- [Work request] Rewrite the material from the line with "## Favorite books" to the line with "奇妙なこだわりから魔物みたいなLaTeX文書ができました。", both included, as a Markdown table with the columns Row and Line text. Number each row and leave out blank lines.

- [Listed records]
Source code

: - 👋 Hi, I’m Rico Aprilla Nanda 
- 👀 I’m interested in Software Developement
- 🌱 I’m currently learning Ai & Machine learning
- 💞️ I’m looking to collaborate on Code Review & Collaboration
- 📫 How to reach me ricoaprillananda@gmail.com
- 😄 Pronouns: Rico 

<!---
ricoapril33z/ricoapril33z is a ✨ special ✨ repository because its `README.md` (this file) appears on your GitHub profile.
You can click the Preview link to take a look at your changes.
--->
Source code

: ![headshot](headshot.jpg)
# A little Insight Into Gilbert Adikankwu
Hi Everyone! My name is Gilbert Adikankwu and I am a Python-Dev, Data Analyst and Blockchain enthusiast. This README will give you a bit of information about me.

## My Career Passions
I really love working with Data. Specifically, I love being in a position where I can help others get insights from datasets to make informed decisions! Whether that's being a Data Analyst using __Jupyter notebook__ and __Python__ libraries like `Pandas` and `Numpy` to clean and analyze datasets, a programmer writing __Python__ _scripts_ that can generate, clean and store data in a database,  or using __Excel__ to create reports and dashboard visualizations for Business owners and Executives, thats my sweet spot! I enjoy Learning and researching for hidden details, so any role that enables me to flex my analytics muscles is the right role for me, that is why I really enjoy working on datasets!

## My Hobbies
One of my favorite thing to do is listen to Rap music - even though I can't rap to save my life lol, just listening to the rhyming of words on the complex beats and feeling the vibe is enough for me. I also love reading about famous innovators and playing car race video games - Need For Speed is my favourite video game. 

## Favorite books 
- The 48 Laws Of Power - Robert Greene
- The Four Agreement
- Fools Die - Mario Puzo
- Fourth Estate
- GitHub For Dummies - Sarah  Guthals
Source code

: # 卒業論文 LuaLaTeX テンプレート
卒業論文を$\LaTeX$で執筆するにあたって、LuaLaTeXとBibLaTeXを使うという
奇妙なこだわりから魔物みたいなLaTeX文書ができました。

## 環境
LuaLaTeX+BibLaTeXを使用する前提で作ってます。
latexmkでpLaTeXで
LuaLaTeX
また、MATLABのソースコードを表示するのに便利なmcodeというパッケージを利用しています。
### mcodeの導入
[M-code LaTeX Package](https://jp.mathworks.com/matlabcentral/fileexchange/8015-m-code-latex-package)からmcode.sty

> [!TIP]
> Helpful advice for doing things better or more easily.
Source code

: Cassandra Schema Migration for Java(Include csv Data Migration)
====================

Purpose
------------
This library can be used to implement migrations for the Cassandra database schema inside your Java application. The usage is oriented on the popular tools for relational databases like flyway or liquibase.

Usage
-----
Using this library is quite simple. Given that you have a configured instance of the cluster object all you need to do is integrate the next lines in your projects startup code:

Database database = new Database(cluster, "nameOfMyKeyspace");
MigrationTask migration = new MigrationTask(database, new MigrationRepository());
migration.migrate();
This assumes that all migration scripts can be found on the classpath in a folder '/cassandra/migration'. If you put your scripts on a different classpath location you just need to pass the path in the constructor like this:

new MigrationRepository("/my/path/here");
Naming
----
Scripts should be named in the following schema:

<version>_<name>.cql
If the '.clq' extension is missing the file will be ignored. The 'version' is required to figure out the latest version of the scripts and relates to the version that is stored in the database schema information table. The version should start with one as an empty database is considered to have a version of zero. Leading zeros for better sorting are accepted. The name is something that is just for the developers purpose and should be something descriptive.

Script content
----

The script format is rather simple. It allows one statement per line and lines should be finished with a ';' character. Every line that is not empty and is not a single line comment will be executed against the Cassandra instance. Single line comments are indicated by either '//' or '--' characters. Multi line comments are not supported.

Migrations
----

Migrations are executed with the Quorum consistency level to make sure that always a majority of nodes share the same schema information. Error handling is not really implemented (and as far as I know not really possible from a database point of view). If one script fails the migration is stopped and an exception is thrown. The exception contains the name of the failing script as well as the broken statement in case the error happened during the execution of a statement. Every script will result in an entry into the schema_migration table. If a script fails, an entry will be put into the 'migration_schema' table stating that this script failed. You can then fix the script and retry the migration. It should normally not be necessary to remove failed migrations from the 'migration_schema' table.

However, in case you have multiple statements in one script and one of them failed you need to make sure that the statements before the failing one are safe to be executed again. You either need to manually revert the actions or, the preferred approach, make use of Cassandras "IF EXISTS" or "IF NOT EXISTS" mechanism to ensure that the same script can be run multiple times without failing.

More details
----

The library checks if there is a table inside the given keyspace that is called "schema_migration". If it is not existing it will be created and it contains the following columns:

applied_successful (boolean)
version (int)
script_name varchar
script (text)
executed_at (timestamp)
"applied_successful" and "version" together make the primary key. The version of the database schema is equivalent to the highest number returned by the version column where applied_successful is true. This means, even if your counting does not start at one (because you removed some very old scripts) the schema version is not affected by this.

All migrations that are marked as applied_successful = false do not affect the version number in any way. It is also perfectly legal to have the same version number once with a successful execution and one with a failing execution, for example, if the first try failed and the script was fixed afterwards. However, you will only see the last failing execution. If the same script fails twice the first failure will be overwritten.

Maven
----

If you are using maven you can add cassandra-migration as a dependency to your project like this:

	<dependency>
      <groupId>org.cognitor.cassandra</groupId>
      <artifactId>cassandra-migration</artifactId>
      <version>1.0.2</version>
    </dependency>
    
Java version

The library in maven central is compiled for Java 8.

- [Exercise answer]
| Row | Line text |
|---|---|
| 1 | ## Favorite books  |
| 2 | - The 48 Laws Of Power - Robert Greene |
| 3 | - The Four Agreement |
| 4 | - Fools Die - Mario Puzo |
| 5 | - Fourth Estate |
| 6 | - GitHub For Dummies - Sarah  Guthals |
| 7 | Source code |
| 8 | : # 卒業論文 LuaLaTeX テンプレート |
| 9 | 卒業論文を$\LaTeX$で執筆するにあたって、LuaLaTeXとBibLaTeXを使うという |
| 10 | 奇妙なこだわりから魔物みたいなLaTeX文書ができました。 |